In this respect it reminded me of the similarly-depressing Grave of the Fireflies, which I finally saw last year. I concluded that this sort of factually-inspired historical gloom-a-thon is almost always made with a view to pushing a particular political or moral point. In the case of 12 Years a Slave, the point that Steve McQueen (the other one) is making is that slavery was an awful thing. But does anyone sane still seriously deny this fact?

I mean, you could make a film about one of the great plagues which devastated Europe in the middle ages, and meticulously portray the entire cast dying in bubo-encrusted agony after lives of squalid misery, and it would be a faithful depiction of an actual historical happening, but why would any audience pay to watch something like that? What would be the value to it?

I suppose McQueen would argue that so many of the injustices and social problems which beset modern western culture are a consequence of its former complicity in the slave trade that a film like this is still of immediate contemporary relevance, but I'm not sure – nor do I think that 12 Years a Slave's unflinching succession of horrors is the most accessible way of handling this subject. Personally I was struck by the (admittedly broad) parallels between Ejiofor's tribulations in the first act of this film and those visited upon Charlton Heston in the original Planet of the Apes: provocative though I know this suggestion is going to be, I think you could profitably view Planet of the Apes as a post-slavery movie.

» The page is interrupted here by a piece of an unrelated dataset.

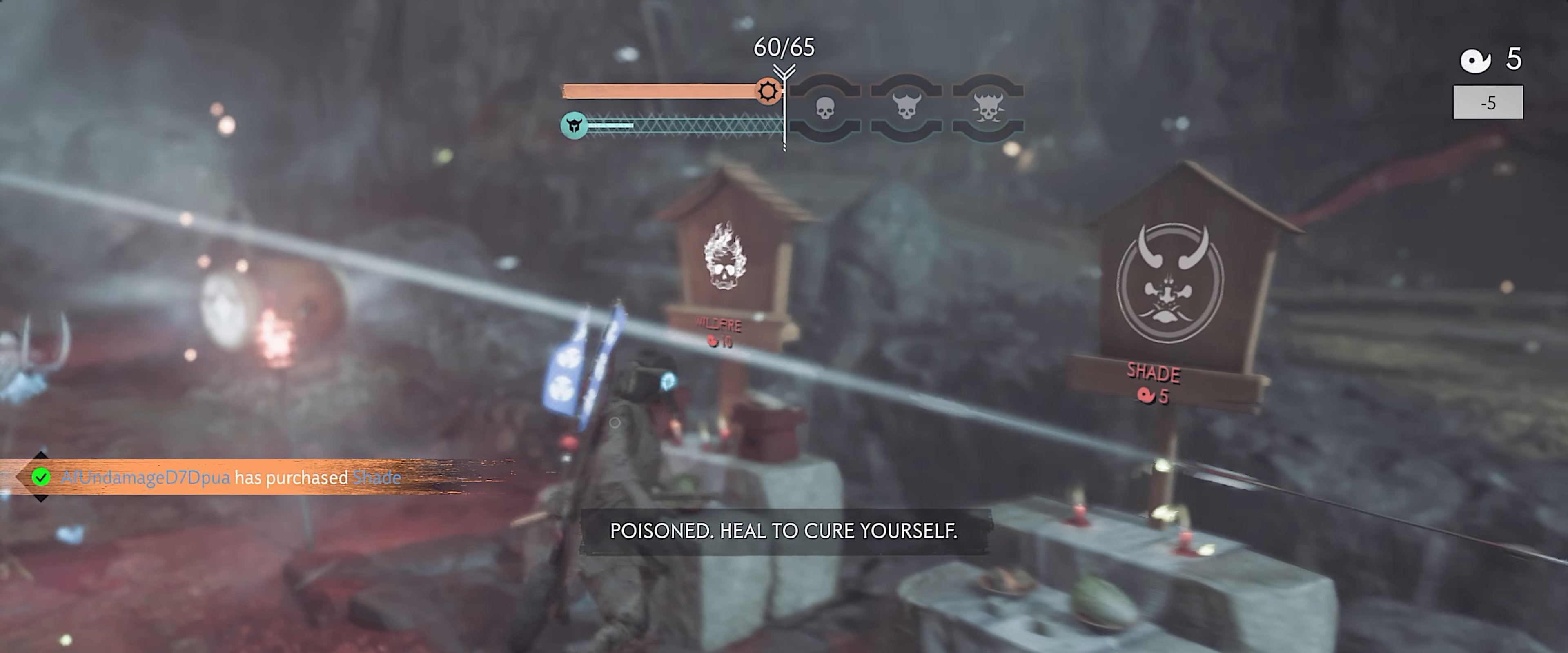
{"buttons": [], "left_stick": "up-left", "right_stick": "center", "events": [[117, "L3", "down"], [133, "right_stick", "left"], [250, "L3", "up"], [367, "right_stick", "center"]]}
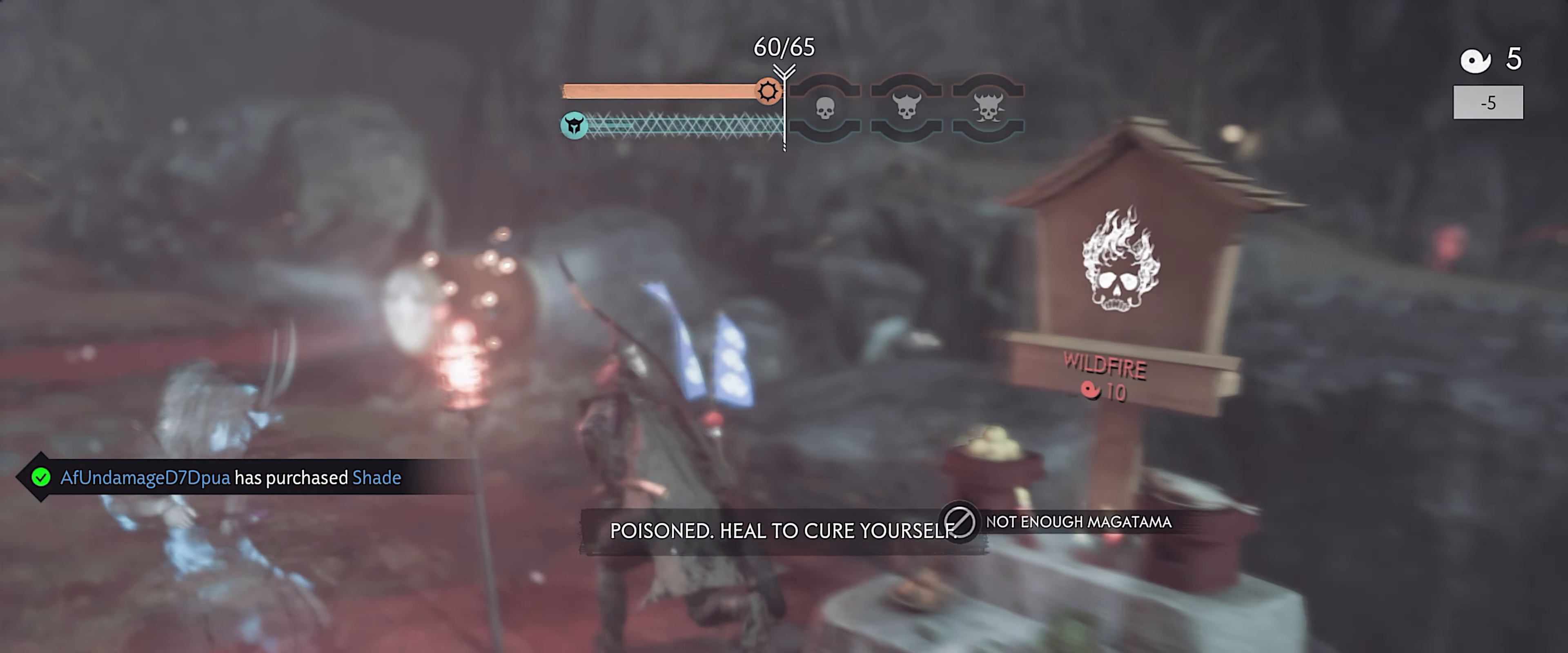
{"buttons": [], "left_stick": "up", "right_stick": "center", "events": [[67, "left_stick", "up"], [200, "right_stick", "down"], [450, "right_stick", "center"]]}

But anyway. This is a well-made, serious, and not entirely unaffecting movie, but it's still bloody depressing for the vast majority of its running time. You can obviously argue that this necessarily goes with the territory, but I'm not completely sure that I'd agree. I can't quite shake the impression that McQueen is more interested in cursing the darkness than in lighting candles. I've had it with the January detox: give me something first and foremost intended to entertain, please.